The U.S. Food and Drug Administration (FDA) recently released the National Antimicrobial Resistance Monitoring System (NARMS) Integrated Summary for 2019. NARMS is a national public health system that tests bacteria from human and animal samples to monitor select pathogens’ antimicrobial resistance (AMR) to drugs used in human and veterinary medicine. NARMS is conducted in cooperation with the U.S. Centers for Disease Control and Prevention (CDC) and the U.S. Department of Agriculture’s Food Safety and Inspection Service (USDA FSIS). FDA, CDC, and FSIS are responsible for testing bacteria from raw retail meats, from human patients, and from animals at slaughter, respectively.

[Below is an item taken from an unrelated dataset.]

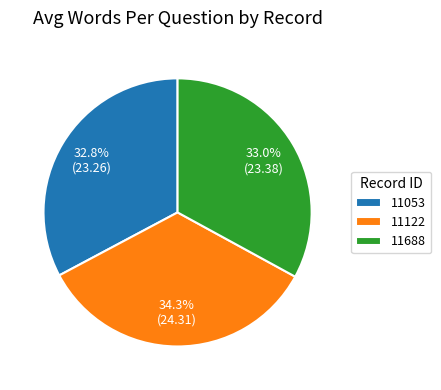

Between 11122 and 11688, which is larger?

11122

NARMS collects bacterial isolates from 15 distinct sources, but the summary prioritizes certain pathogens and antimicrobial drugs. Salmonella and Campylobacter are highlighted, along with drug classes that are considered most important to human medicine. FDA provides a comprehensive, interactive tool to review all the data from 2019 and previous years, called “NARMS Now: Integrated Data.”

NARMS data from 2019 shows no major change in the levels of AMR in Salmonella when compared to previous years. In samples collected from humans, 78 percent of Salmonella isolates were not resistant to any of the drugs tested under NARMS. When looking at specific serotypes, the following findings were observed:

  • Salmonella Infantis remained notoriously resistant to critical drugs such as ceftriaxone
  • Salmonella I 4,[5],12:i:- continued its increasing trend of resistance to multiple drugs, including the important antibiotics ceftriaxone and ciprofloxacin
  • Regarding the drug azithromycin, only 1 percent of Salmonella showed decreased susceptibility, with Salmonella Newport making up the majority of the isolates 
  • None of the Salmonella isolates showed resistance to colistin, which is considered a drug of last resort for treating some multi-drug resistant pathogens.

Other notable findings from the NARMS 2019 report include Campylobacter’s continuously increasing resistance to fluoroquinolone; additional work is needed to understand what is causing this trend. Additionally, none of the tested Escherichia coli isolates showed resistance to colistin.